Sonntag, 6. Oktober 2013

Herbsttage - Herbstwege

O trübe diese Tage nicht,
Sie sind der letzte Sonnenschein,
Wie lange, und es lischt das Licht
Und unser Winter bricht herein.

Dies ist die Zeit, wo jeder Tag
Viel Tage gilt in seinem Wert,
Weil man's nicht mehr erhoffen mag,
Dass so die Stunde wiederkehrt.

Die Flut des Lebens ist dahin,
Es ebbt in seinem Stolz und Reiz,
Und sieh, es schleicht in unsern Sinn
Ein banger, nie gekannter Geiz;

Ein süßer Geiz, der Stunden zählt
Und jede prüft auf ihren Glanz –
O sorge, dass uns keine fehlt,
Und gönn' uns jede Stunde ganz.


Theodor Fontane














Und schon beginnt der Herbst, Farbe zu bekennen, wenn auch das Grau derzeit zu überwiegen scheint. Noch ist es die Zeit der reifenden Früchte und leuchtenden Asterngärten.
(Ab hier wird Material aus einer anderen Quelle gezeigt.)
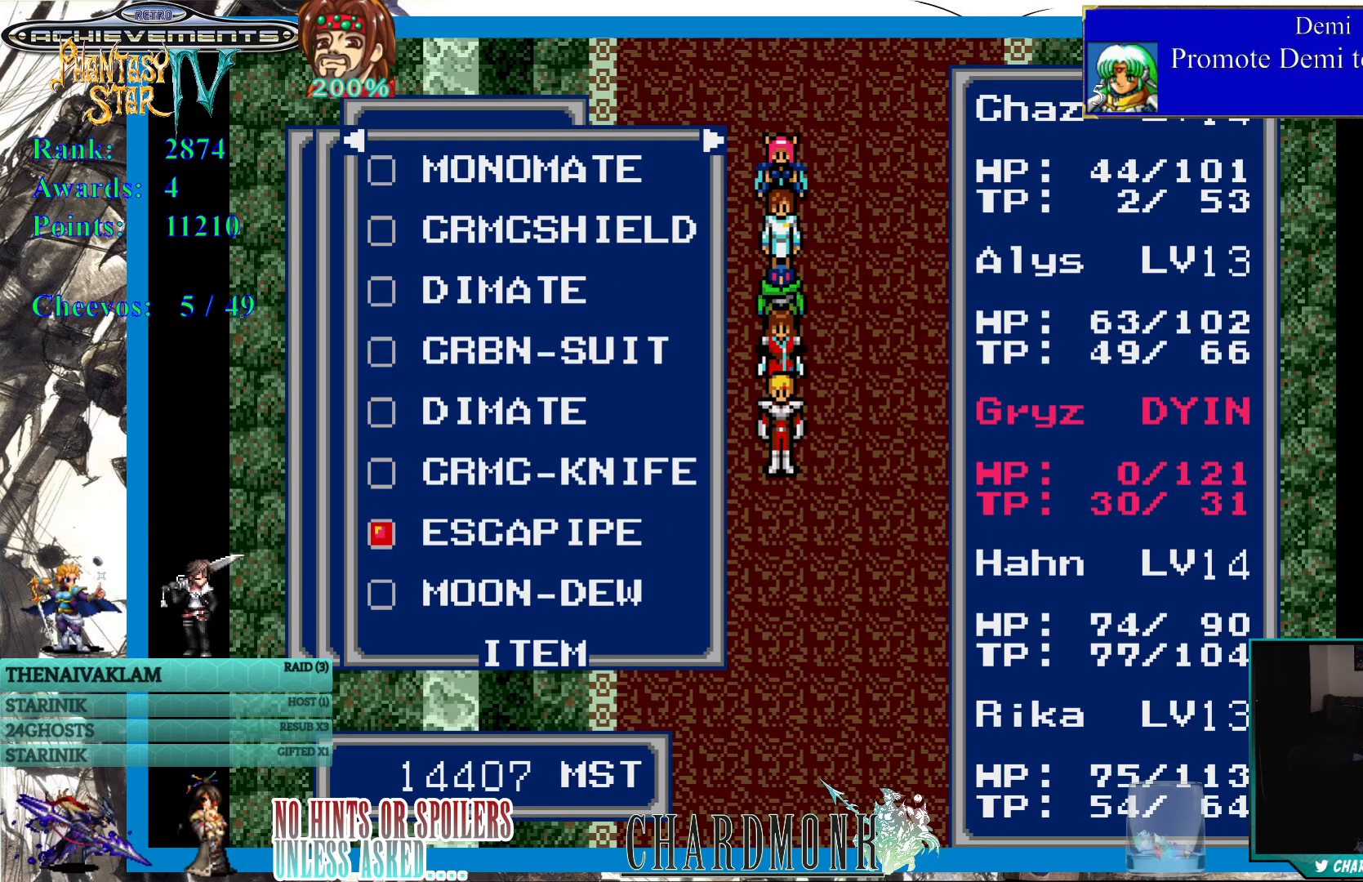
{"buttons": [], "left_stick": "center", "right_stick": "center", "events": [[100, "DPAD_DOWN", "down"], [183, "DPAD_DOWN", "up"]]}
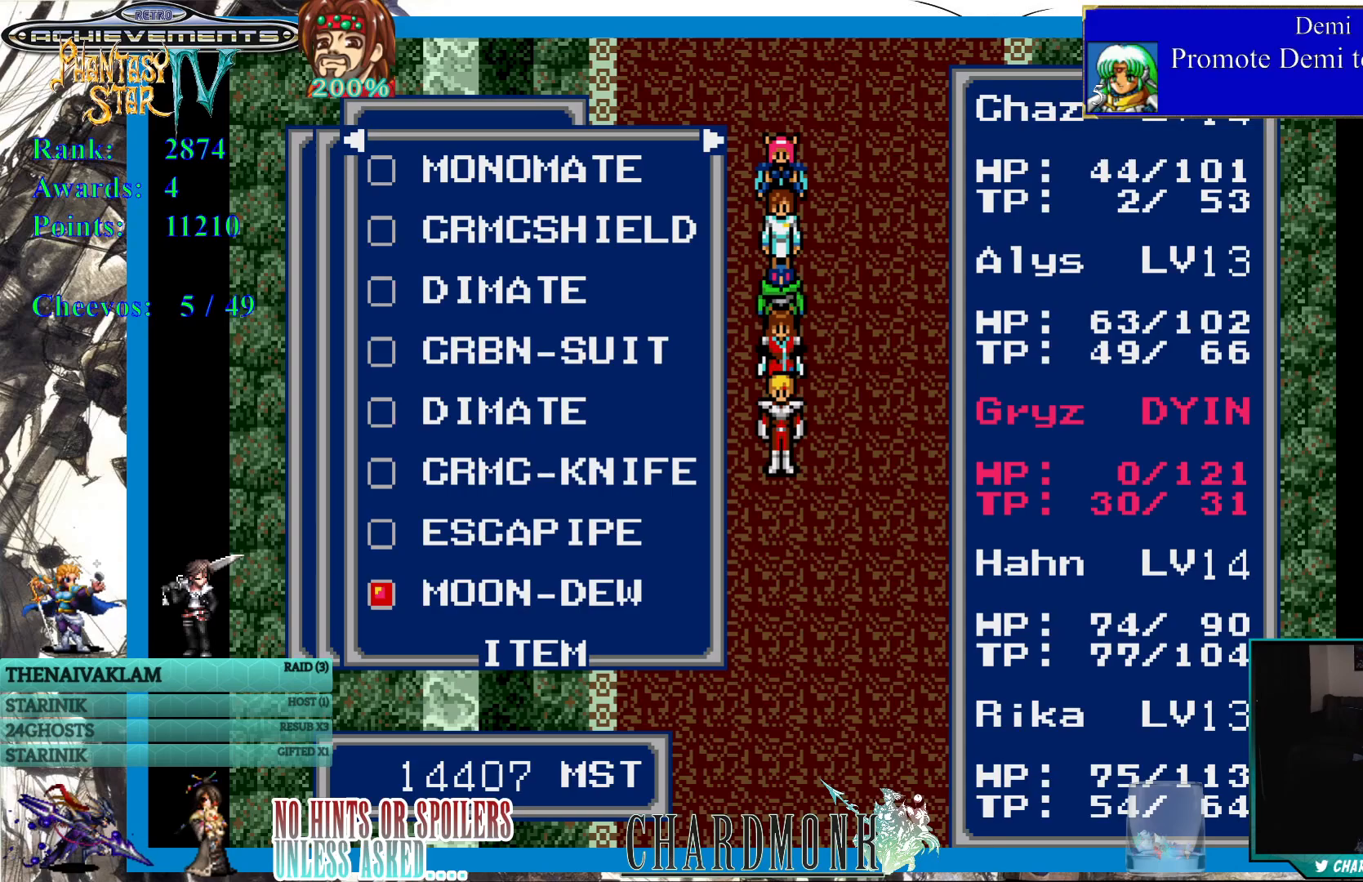
{"buttons": [], "left_stick": "center", "right_stick": "center", "events": [[133, "DPAD_UP", "down"], [233, "DPAD_UP", "up"], [300, "CIRCLE", "down"], [383, "CIRCLE", "up"]]}
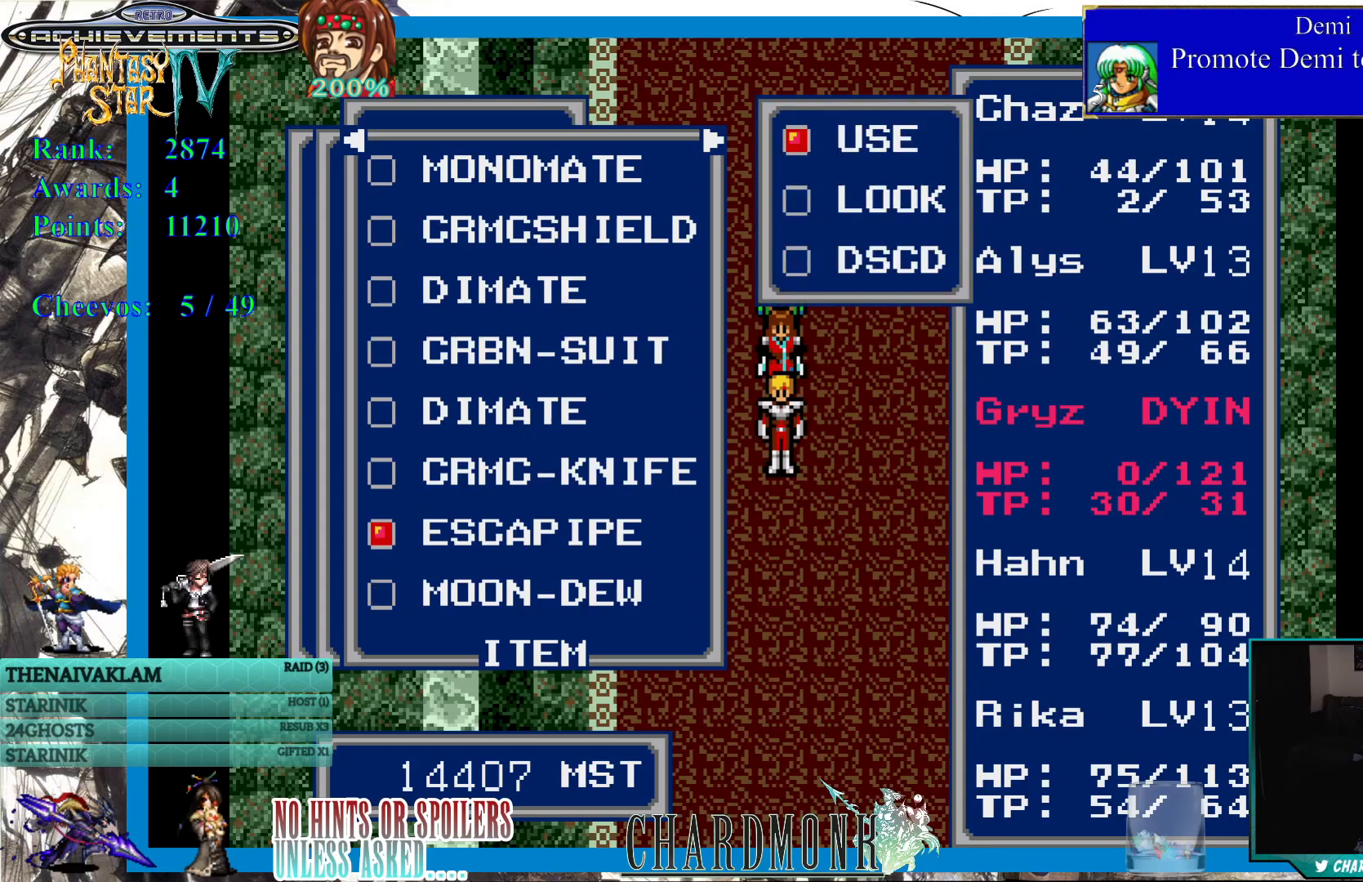
{"buttons": [], "left_stick": "center", "right_stick": "center", "events": [[367, "CROSS", "down"], [483, "CROSS", "up"]]}
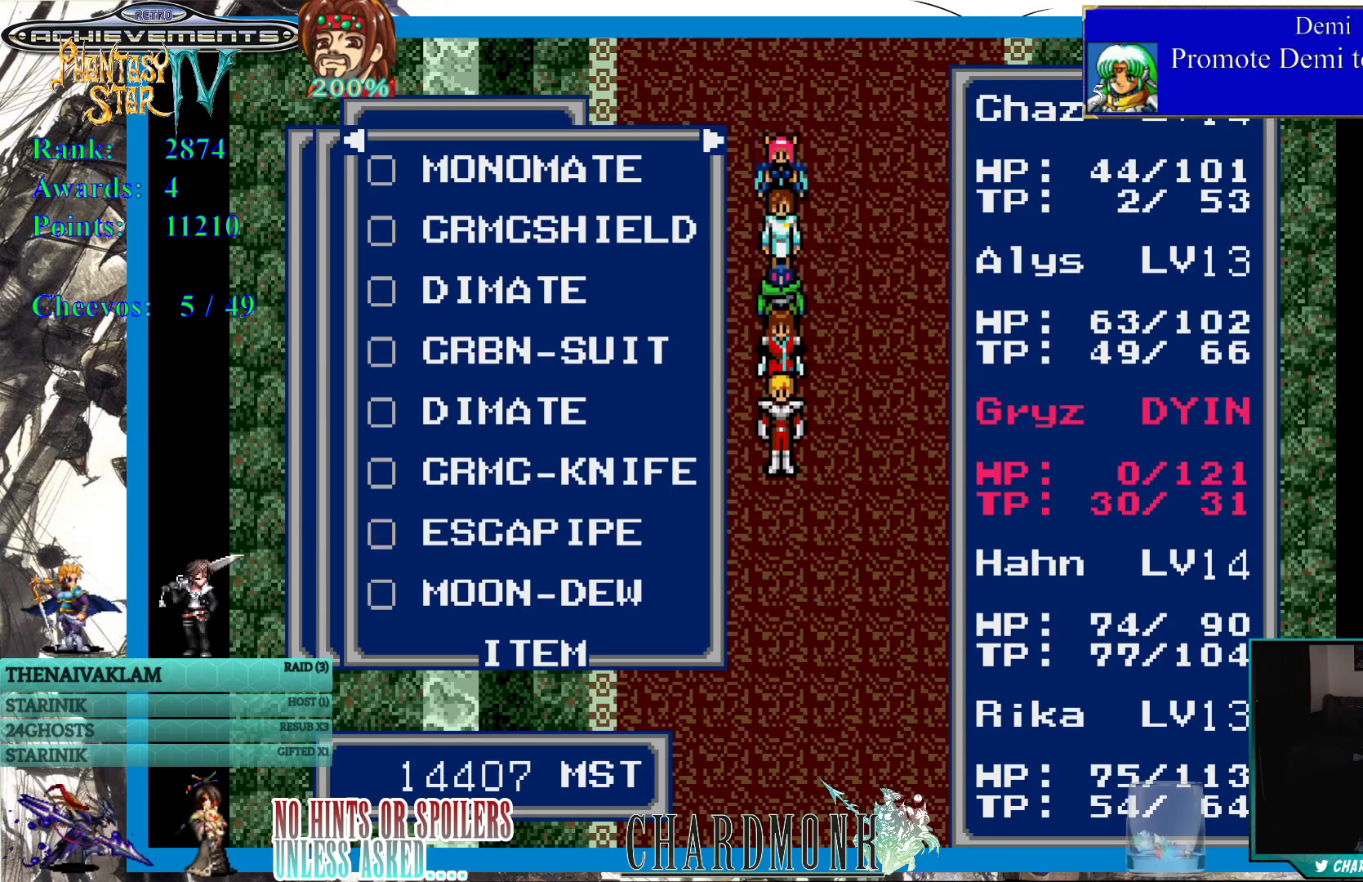
{"buttons": ["CIRCLE"], "left_stick": "center", "right_stick": "center", "events": [[150, "DPAD_DOWN", "down"], [250, "DPAD_DOWN", "up"], [367, "CIRCLE", "down"]]}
Zeit, von Hagebutte, Schlehe und Birne gesäumte Herbstwege zu gehen, geizig die Stunden zählend. 

Bleibt die Frage, inwieweit sich durch Geiz die Zeit am Zerrinnen hindern lässt. Vielleicht sollte man den Spieß herumdrehen und sie stattdessen verschwenden? Es käme nur darauf an, wofür. Zumal ich zu wissen meine, dass es sich beim Problem der stets fehlenden Zeit mehr um das des Sich-Verzettelns handelt. Des zeitgleichen Beginnens zu vieler Dinge, der damit einhergehenden geteilten Aufmerksamkeit und der Unmöglichkeit, sich einer Sache ganz zu widmen. Das unausgesetzte schlechte Gewissen, während ich das eine tue, das andere zu vernachlässigen, welches oft dazu führt, dass ich mich am Ende keiner Sache ungeteilt widme.

Seit ich in meiner hellen Dachwohnung lebe, in die auch bei grauem Wetter noch ausreichend Tageslicht fällt, habe ich begonnen, das prasselnde Geräusch des Regens auf den schrägen Fenstern zu lieben, zumal mir der betagte Kater des Hauses häufig schnurrende Gesellschaft leistet. Wie konnte ich so lange ohne Katzen leben? Ich weiß es nicht. Die hohe Tanne vor dem Fenster findet sich hingegen besetzt von einem Schwarm fröhlich lärmender Stare, die sich mit dem Imitieren von Stimmen unterschiedlichster Vogelarten unterhalten. An mein Ohr dringen Rufe von Lerchen, Blässhühnern, Bussarden, Pirolen, - selbst ein Kuckuck ist zu vernehmen. Fast könnte es ihnen gelingen, mich zu närren, wenn ihr Schwatzen sie nicht verriete. Dann wie auf ein Signal plötzliches Verstummen, ein Rauschen von vielen Flügelpaaren, und schon ziehen sie weiter, wohin es ihnen gefällt.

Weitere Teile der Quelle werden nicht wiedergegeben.